If the U.S. team had been set a month ago, rather than four months ago, Wie would be at the International Crown. Creamer would have been the one left out.

It's not as if Creamer doesn't have her following, too. But Wie is a big draw, especially when she's playing well. With her major victory so close in the rearview mirror, it would have been beneficial for the LPGA Tour to have her competing this week. Even without her popularity as a factor, there's the simple fact that right now Wie is one of the LPGA stars playing at her best.

If the LPGA had finalized the teams a month ago, it would better reflect who's currently playing the best, and players would still have plenty of time to prepare. That's something the LPGA should reconsider for 2016.

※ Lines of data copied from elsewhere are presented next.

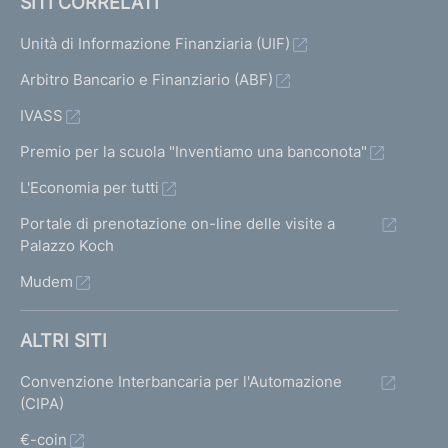
SITI CORRELATI
Unità di Informazione Finanziaria (UIF)
Arbitro Bancario e Finanziario (ABF)
IVASS
Premio per la scuola "Inventiamo una banconota"
L'Economia per tutti
Portale di prenotazione on-line delle visite a
Palazzo Koch
Mudem
ALTRI SITI
Convenzione Interbancaria per l'Automazione
(CIPA)
€-coin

LPGA Hall of Famer and Golf Channel analyst Judy Rankin said Tuesday that she feels certain there will be some change in that regard. If nothing else, Rankin suggests three members of each team could be set earlier in the year, leaving a final spot open for someone who might climb up the rankings, as Wie did, nearer to the event.

Wie is not the only current top-10 player who won't be at the International Crown. Teen sensation Lydia Ko, whose victory Sunday marked her second of the year, is No. 2 in the world. Suzann Pettersen is No. 4 and Shanshan Feng is No. 8. But New Zealand (Ko), Norway (Pettersen) and China (Feng) did not qualify teams for the event.

China seems to be a rising power and is by far the closest of the three to having the depth necessary to qualify. Behind Feng are four other Chinese women in the top 250 in the world. New Zealand and Norway have just one player in the top 600 behind their two stars.

Pettersen, of course, is eligible for the Solheim Cup and has competed in that seven times. She was a big part of Europe's winning team last August. But unless there's a big surge in New Zealand women's golf, the 17-year-old Ko won't be playing in the LPGA's team competitions.

There is no perfect solution. The United States has so many good players, it will always be a lock to qualify. Wie, 24, will have other chances at the International Crown. But with the event making its debut, Wie's absence will be the most glaring, coming so soon after her triumph at Pinehurst.